Arriagada added that he was positive of the company’s own negotiations with miners at its Los Pelambres project.
“What we’ve seen, which is positive, is that many companies have advanced negotiations, which has given more time to close negotiations [with no strikes],” Arriagada said.
“I think we will continue to see that pattern going forward and I think that will mitigate production issues in Chile,” he added.
The London Metal Exchange three-month copper prices gained over $7,200 per tonne in December on expectations of supply disruptions this year. 2.5 million tonnes or 43% of copper output from the world’s top producer – Chile – is at risk this year.
But miners have tried to limit output losses by starting negotiations early; Antofagasta, which has never experienced a strike before, has already agreed early labor contract settlements with the plant union at Los Pelambres as well as workers at its Centinela and Zaldívar mines. Arriagada was positive the company will keep its 100% record on no strikes this time around.

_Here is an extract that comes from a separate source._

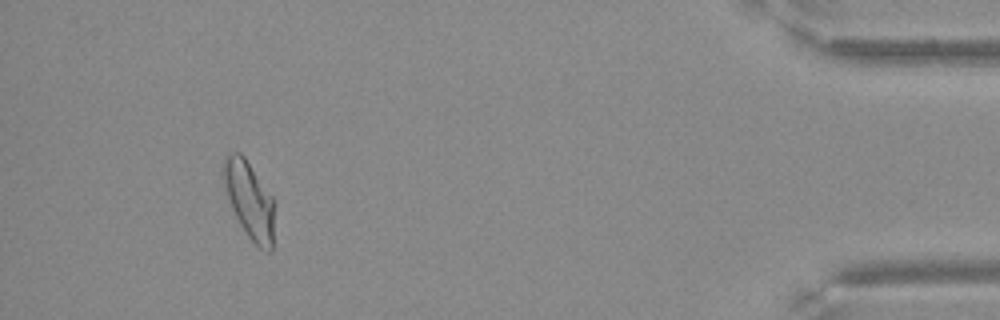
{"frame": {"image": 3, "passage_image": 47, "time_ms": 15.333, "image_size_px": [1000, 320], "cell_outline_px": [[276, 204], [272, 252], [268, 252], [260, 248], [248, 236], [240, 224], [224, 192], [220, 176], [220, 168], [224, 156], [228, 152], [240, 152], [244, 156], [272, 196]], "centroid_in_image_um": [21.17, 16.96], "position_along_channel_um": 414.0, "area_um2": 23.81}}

“We have a good track record of labor negations; we are expecting to forge some agreement with them,” Arriagada said in a call with reporters.
Mine workers at Los Pelambres rejected Antofagasta’s new contract offer on Friday last week, triggering a mediation process with the Chilean government, which is currently underway and should last between one and two weeks.
Arriagada, who oversaw a 59.1% profit increase at Antofagasta last year in line with higher copper prices was hopeful of an early settlement, but is keeping an eye on cash costs, which rose 4.2% in 2017.
“Our aim is to have a fair outcome so we are able to provide a satisfactory contract to the workers but at the same time focus on the sustainability of our business in the long term,” Arriagada said.
“We need to keep competitive and have some cost pressures, so we need to balance with cost competitiveness, which is key to our company going forward,” he added.
Los Pelambres, which is Antofagasta’s largest copper mine, produced 368,000 tonnes of copper in 2016.
The Metal Bulletin’s copper concentrate treatment and refining charge index dropped to a multi-year low of $68.80 per tonne / 6.88 cents per lb in February while traders aggressively bid for tonnes, expecting a mined copper deficit later this year.